Note that this makes a shallow copy, and is identical to arr.copy().
# Indexing custom classes: getitem, setitem and delitem
class MultiIndexingList:
def __init__(self, value):
self.value = value
def __repr__(self):
return repr(self.value)
def __getitem__(self, item):
if isinstance(item, (int, slice)):
return self.__class__(self.value[item])
return [self.value[i] for i in item]
def __setitem__(self, item, value):
if isinstance(item, int):
self.value[item] = value
elif isinstance(item, slice):
raise ValueError('Cannot interpret slice with multiindexing')
else:
for i in item:
if isinstance(i, slice):
raise ValueError('Cannot interpret slice with multiindexing')
self.value[i] = value
def __delitem__(self, item):
if isinstance(item, int):
del self.value[item]
elif isinstance(item, slice):
del self.value[item]
else:
if any(isinstance(elem, slice) for elem in item):
raise ValueError('Cannot interpret slice with multiindexing')

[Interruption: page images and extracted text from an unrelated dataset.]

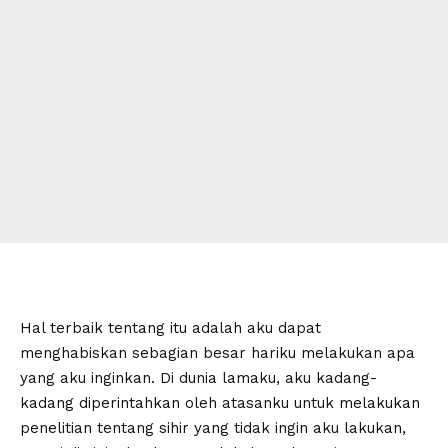
Hal terbaik tentang itu adalah aku dapat
menghabiskan sebagian besar hariku melakukan apa
yang aku inginkan. Di dunia lamaku, aku kadang-
kadang diperintahkan oleh atasanku untuk melakukan
penelitian tentang sihir yang tidak ingin aku lakukan,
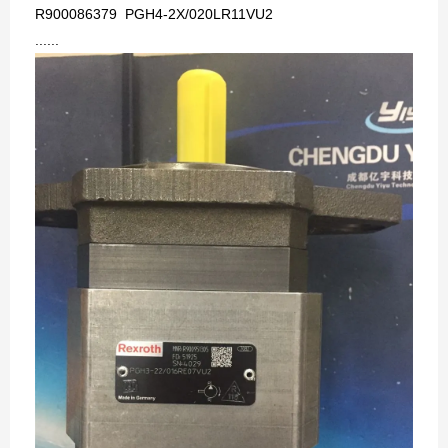
R900086379 PGH4-2X/020LR11VU2
......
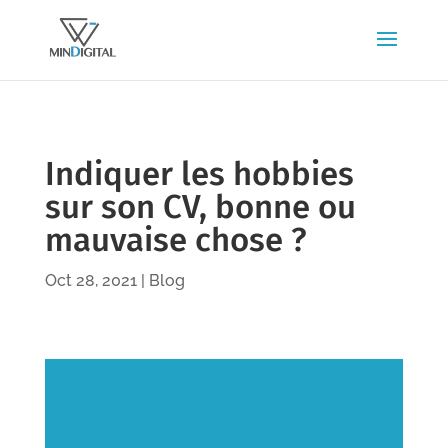
Indiquer les hobbies
sur son CV, bonne ou
mauvaise chose ?
Oct 28, 2021
|
Blog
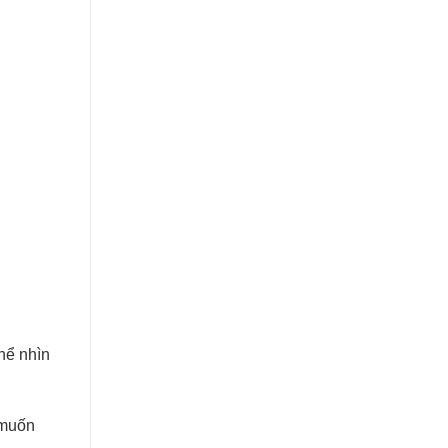
hể nhìn
 muốn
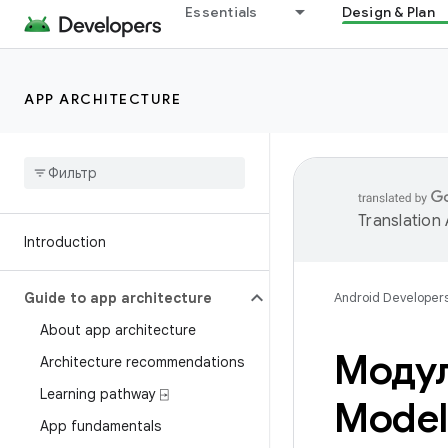
Essentials
Design & Plan
APP ARCHITECTURE
Translation
Introduction
Guide to app architecture
Android Developer
About app architecture
Модул
Architecture recommendations
Learning pathway ⍈
Model
App fundamentals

item = sorted(item, reverse=True)
for elem in item:
del self.value[elem]
This allows slicing and indexing for element access:
a = MultiIndexingList([1,2,3,4,5,6,7,8])
a
# Out: [1, 2, 3, 4, 5, 6, 7, 8]
a[1,5,2,6,1]
# Out: [2, 6, 3, 7, 2]
a[4, 1, 5:, 2, ::2]
# Out: [5, 2, [6, 7, 8], 3, [1, 3, 5, 7]]
# 4|1-|----50:---|2-|-----::2----- <-- indicated which element came from which index
While setting and deleting elements only allows for comma seperated integer indexing (no slicing):
a[4] = 1000
a
# Out: [1, 2, 3, 4, 1000, 6, 7, 8]
a[2,6,1] = 100
a
# Out: [1, 100, 100, 4, 1000, 6, 100, 8]
del a[5]
a
# Out: [1, 100, 100, 4, 1000, 100, 8]
del a[4,2,5]
a
# Out: [1, 100, 4, 8]
# Basic Indexing
Python lists are 0-based i.e. the first element in the list can be accessed by the index 0
arr = ['a', 'b', 'c', 'd']
print(arr[0])
>> 'a'
You can access the second element in the list by index 1, third element by index 2 and so on:
print(arr[1])
>> 'b'
print(arr[2])
>> 'c'
You can also use negative indices to access elements from the end of the list.
eg. index -1 will give you the last element of the list and index -2 will give you the second-to-last element of the list:
print(arr[-1])
>> 'd'
print(arr[-2])
>> 'c'
If you try to access an index which is not present in the list, an IndexError will be raised:
print arr[6]
Traceback (most recent call last):
File "<stdin>", line 1, in <module>
IndexError: list index out of range
# Slice objects
Slices are objects in themselves and can be stored in variables with the built-in slice() function. Slice variables can be used to make your code more readable and to promote reuse.
>>> programmer_1 = [ 1956, 'Guido', 'van Rossum', 'Python', 'Netherlands']
>>> programmer_2 = [ 1815, 'Ada', 'Lovelace', 'Analytical Engine', 'England']
>>> name_columns = slice(1, 3)
>>> programmer_1[name_columns]
['Guido', 'van Rossum']
>>> programmer_2[name_columns]
['Ada', 'Lovelace']
# Syntax
- obj[start:stop:step]
- slice(stop)
- slice(start, stop[, step])
# Parameters
| Paramer | Description |
|---|---|
obj | The object that you want to extract a "sub-object" from |
start | The index of obj that you want the sub-object to start from (keep in mind that Python is zero-indexed, meaning that the first item of obj has an index of 0). If omitted, defaults to 0. |
stop | The (non-inclusive) index of obj that you want the sub-object to end at. If omitted, defaults to len(obj). |
step | Allows you to select only every step item. If omitted, defaults to 1. |
# Remarks
You can unify the concept of slicing strings with that of slicing other sequences by viewing strings as an immutable collection of characters, with the caveat that a unicode character is represented by a string of length 1.
In mathematical notation you can consider slicing to use a half-open interval of [start, end), that is to say that the start is included but the end is not. The half-open nature of the interval has the advantage that len(x[:n]) = n where len(x) > =n, while the interval being closed at the start has the advantage that x[n:n+1] = [x[n]] where x is a list with len(x) >= n, thus keeping consistency between indexing and slicing notation.